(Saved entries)
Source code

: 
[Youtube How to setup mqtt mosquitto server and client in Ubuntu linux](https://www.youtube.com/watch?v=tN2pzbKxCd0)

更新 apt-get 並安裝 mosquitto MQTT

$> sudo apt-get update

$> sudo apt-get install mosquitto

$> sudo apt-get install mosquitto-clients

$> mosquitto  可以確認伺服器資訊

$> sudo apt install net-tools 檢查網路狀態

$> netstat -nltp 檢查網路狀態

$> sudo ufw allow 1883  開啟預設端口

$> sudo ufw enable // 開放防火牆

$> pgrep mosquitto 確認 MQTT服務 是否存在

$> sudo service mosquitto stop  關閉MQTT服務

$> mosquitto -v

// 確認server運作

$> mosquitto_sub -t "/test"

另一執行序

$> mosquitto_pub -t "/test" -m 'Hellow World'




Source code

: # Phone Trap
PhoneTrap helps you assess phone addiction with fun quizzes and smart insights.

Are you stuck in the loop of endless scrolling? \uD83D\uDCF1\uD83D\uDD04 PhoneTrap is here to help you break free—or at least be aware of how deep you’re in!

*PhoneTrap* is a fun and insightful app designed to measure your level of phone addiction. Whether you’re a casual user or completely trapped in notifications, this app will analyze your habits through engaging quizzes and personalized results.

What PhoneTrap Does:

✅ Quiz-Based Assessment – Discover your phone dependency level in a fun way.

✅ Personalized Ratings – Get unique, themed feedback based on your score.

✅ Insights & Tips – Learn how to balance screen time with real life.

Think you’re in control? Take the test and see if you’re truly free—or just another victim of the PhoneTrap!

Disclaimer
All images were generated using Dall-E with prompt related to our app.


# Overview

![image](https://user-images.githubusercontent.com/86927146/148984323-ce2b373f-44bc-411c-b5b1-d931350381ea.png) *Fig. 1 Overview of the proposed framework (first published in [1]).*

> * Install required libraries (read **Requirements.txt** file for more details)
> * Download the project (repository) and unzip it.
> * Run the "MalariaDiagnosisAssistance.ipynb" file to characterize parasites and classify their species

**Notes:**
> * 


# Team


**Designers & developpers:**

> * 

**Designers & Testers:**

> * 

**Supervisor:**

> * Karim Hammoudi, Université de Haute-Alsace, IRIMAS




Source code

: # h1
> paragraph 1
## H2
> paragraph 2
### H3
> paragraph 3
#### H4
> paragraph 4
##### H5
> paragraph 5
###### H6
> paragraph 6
...
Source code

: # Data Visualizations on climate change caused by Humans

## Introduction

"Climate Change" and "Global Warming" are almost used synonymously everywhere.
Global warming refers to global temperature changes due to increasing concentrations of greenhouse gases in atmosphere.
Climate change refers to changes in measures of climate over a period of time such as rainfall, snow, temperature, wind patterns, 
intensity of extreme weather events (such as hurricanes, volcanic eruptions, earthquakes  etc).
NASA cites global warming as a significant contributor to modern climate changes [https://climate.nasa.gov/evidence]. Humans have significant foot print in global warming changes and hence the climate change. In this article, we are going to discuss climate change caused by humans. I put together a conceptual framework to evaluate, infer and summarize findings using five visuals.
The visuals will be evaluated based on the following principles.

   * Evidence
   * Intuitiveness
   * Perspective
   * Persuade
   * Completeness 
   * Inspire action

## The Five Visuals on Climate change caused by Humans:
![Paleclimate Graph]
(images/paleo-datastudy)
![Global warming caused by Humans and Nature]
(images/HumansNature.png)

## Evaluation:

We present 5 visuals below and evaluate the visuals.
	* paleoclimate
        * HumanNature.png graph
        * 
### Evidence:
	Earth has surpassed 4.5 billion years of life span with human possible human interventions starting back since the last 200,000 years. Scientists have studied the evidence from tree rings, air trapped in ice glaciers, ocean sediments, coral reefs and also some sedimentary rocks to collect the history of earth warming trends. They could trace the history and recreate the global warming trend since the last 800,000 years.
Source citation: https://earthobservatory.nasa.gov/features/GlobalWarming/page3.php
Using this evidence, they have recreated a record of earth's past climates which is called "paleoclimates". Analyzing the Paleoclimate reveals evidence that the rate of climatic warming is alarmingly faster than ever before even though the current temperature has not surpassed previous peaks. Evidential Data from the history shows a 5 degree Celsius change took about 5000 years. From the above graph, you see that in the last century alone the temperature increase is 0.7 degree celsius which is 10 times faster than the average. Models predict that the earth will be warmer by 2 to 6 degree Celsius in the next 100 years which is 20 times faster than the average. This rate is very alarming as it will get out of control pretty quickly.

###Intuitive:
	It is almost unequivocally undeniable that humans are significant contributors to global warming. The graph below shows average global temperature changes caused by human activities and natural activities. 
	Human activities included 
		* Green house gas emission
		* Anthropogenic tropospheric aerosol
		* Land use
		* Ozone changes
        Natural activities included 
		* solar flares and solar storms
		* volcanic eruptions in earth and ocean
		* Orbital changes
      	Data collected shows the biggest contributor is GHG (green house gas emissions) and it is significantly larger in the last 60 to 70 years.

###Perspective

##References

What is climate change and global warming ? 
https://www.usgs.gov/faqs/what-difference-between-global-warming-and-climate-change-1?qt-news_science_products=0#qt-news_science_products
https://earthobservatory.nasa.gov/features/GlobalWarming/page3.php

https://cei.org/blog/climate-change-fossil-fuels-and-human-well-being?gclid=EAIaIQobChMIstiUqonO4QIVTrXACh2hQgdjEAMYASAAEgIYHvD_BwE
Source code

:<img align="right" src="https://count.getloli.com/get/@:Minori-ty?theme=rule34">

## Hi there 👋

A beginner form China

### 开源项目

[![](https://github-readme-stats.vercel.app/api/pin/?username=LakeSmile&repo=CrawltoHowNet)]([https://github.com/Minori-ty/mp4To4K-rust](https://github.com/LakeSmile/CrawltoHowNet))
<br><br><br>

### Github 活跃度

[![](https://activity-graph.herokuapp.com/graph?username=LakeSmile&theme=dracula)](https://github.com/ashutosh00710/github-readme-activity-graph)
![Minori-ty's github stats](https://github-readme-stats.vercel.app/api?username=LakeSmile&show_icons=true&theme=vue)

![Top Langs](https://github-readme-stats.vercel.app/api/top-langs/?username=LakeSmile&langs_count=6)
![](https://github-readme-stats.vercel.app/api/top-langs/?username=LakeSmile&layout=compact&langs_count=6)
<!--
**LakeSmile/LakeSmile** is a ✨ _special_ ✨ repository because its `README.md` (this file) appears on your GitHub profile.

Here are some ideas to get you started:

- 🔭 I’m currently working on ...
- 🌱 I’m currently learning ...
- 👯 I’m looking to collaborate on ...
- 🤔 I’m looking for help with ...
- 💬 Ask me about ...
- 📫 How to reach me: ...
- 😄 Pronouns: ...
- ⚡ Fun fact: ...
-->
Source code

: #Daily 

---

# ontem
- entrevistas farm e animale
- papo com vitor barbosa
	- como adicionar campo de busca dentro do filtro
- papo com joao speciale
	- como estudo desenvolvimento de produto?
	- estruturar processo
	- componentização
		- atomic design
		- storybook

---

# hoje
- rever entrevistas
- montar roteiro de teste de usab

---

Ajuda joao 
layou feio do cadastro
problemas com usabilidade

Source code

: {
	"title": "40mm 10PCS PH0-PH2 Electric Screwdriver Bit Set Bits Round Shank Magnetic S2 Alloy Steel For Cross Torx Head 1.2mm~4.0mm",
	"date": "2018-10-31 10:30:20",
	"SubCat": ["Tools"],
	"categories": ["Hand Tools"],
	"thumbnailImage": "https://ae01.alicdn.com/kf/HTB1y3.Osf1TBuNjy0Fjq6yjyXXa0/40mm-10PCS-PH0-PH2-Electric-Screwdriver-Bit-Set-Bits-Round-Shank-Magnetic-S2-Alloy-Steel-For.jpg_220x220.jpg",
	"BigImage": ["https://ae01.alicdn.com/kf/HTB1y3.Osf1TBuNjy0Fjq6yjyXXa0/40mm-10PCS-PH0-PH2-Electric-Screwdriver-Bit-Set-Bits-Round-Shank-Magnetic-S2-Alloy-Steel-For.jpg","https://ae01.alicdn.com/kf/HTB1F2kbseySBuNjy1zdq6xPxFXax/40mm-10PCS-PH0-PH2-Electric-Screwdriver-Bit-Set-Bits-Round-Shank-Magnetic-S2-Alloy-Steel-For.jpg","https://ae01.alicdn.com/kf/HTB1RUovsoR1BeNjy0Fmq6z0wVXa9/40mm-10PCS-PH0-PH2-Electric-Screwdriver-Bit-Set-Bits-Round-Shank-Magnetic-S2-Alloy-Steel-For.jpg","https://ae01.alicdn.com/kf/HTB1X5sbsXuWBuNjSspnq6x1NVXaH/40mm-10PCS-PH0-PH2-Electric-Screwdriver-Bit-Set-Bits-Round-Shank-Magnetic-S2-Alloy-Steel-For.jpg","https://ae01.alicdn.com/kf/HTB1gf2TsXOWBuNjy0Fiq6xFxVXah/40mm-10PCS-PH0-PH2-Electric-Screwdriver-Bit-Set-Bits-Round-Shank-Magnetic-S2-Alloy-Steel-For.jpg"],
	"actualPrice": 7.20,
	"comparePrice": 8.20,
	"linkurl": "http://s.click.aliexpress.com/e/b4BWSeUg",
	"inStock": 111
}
==
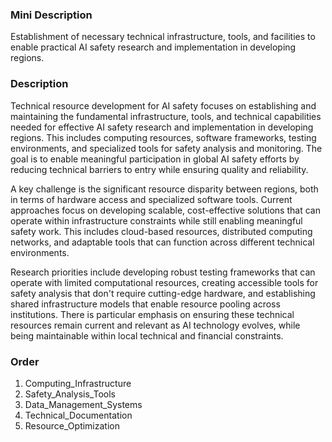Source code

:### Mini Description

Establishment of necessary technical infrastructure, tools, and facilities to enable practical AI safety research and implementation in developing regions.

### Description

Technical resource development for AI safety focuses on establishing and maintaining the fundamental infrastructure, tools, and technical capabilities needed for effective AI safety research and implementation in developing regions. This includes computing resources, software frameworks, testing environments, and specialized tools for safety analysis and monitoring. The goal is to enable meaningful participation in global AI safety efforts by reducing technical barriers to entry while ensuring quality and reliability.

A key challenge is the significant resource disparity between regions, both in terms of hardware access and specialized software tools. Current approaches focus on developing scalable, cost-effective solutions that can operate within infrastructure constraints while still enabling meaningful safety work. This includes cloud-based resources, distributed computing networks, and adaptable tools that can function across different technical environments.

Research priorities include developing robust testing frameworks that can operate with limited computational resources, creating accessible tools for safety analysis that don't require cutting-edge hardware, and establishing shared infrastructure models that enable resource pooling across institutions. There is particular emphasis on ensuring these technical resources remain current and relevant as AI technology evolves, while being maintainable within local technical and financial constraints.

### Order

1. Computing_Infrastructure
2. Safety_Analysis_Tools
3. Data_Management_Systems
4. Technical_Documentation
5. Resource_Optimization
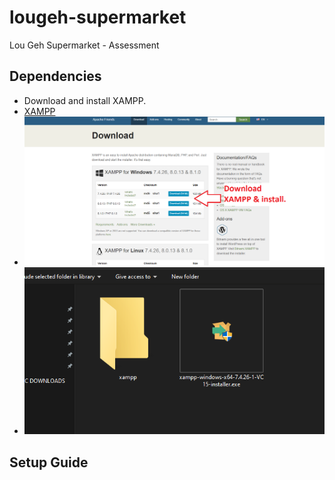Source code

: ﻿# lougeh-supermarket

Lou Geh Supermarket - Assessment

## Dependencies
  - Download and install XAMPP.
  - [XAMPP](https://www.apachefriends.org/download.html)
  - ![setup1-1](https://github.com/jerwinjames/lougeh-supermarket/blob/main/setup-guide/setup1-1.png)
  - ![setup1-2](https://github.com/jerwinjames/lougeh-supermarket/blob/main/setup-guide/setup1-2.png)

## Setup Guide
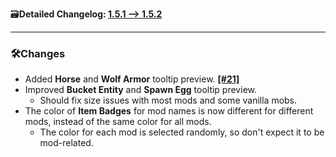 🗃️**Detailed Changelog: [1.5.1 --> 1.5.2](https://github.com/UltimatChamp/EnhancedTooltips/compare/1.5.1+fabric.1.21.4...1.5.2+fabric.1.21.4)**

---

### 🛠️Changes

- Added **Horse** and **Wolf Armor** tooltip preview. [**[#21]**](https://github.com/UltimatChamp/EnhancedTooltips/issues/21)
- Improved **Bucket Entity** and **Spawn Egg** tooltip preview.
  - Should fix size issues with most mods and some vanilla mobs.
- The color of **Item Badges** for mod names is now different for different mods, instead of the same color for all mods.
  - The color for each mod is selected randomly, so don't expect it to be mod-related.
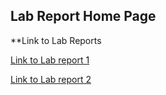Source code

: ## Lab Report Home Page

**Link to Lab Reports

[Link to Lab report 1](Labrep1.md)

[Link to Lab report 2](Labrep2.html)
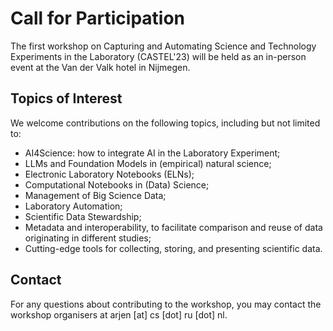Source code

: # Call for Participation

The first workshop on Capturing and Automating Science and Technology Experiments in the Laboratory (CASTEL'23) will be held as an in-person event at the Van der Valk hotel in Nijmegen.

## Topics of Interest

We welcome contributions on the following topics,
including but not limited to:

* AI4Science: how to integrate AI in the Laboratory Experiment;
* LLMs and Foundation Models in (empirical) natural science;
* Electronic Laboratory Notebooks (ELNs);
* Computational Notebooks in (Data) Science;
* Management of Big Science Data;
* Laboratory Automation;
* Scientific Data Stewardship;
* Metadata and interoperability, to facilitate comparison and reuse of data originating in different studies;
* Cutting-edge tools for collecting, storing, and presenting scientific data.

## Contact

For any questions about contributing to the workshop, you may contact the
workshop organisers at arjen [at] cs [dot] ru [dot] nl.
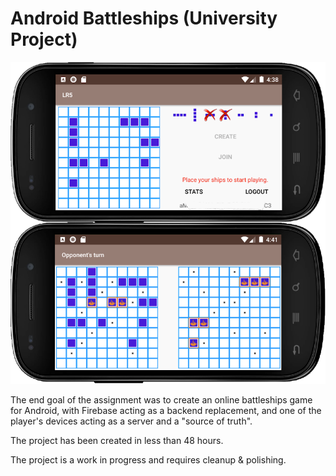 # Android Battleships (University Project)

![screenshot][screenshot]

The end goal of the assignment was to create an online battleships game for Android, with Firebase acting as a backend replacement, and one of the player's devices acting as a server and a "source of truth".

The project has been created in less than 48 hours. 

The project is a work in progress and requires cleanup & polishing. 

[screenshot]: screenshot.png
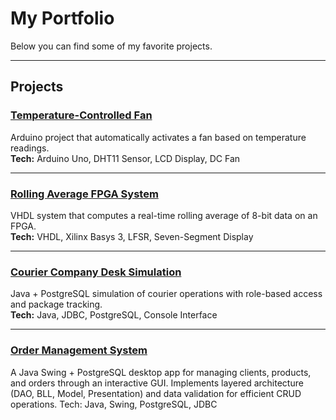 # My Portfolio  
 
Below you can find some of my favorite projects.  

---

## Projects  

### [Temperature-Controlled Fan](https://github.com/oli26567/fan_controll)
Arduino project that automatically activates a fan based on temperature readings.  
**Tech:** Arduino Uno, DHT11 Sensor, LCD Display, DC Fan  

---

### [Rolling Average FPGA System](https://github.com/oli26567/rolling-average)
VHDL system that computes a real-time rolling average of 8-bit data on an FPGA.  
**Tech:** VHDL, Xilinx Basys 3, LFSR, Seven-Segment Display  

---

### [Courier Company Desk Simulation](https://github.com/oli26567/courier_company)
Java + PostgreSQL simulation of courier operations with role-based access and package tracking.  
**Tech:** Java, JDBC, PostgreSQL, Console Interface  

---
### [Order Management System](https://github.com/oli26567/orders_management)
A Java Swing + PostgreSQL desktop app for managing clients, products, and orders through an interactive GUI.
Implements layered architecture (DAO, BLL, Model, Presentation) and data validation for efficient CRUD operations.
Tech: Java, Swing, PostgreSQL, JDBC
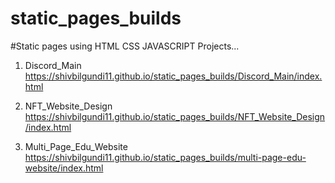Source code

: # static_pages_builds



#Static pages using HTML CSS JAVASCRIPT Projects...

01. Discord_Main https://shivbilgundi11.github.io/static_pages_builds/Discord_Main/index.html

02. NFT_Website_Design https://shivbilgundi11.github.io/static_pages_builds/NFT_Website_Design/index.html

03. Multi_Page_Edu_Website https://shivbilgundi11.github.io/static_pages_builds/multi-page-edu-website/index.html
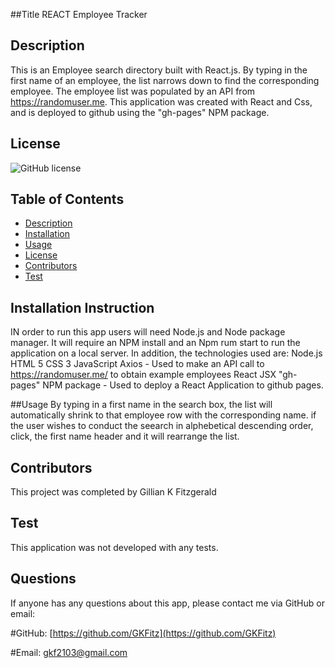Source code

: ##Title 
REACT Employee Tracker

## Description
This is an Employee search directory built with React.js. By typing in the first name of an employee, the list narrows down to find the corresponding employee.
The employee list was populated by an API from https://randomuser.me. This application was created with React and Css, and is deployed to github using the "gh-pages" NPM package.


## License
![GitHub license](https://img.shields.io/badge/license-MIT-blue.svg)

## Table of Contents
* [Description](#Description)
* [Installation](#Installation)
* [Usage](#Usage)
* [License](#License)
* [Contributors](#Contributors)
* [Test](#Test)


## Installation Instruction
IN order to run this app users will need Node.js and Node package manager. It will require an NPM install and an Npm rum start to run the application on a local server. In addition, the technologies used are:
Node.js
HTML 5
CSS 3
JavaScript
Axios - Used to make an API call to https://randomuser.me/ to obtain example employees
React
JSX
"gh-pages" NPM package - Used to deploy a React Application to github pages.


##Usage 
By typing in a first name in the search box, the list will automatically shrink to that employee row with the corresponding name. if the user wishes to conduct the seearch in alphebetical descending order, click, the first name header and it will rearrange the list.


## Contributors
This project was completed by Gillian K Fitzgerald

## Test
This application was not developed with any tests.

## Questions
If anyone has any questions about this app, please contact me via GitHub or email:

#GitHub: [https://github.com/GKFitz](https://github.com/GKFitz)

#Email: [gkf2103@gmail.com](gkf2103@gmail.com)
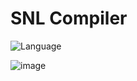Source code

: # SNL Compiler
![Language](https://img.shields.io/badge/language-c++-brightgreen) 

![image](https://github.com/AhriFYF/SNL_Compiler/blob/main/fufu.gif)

INSTRUCTIONS TO FOLLOW: Search the records for lines holding the word "shields", then copy each line you find.

OUTPUT:
![GitHub license](https://img.shields.io/badge/license-MIT-blue.svg)
![Language](https://img.shields.io/badge/language-c++-brightgreen) 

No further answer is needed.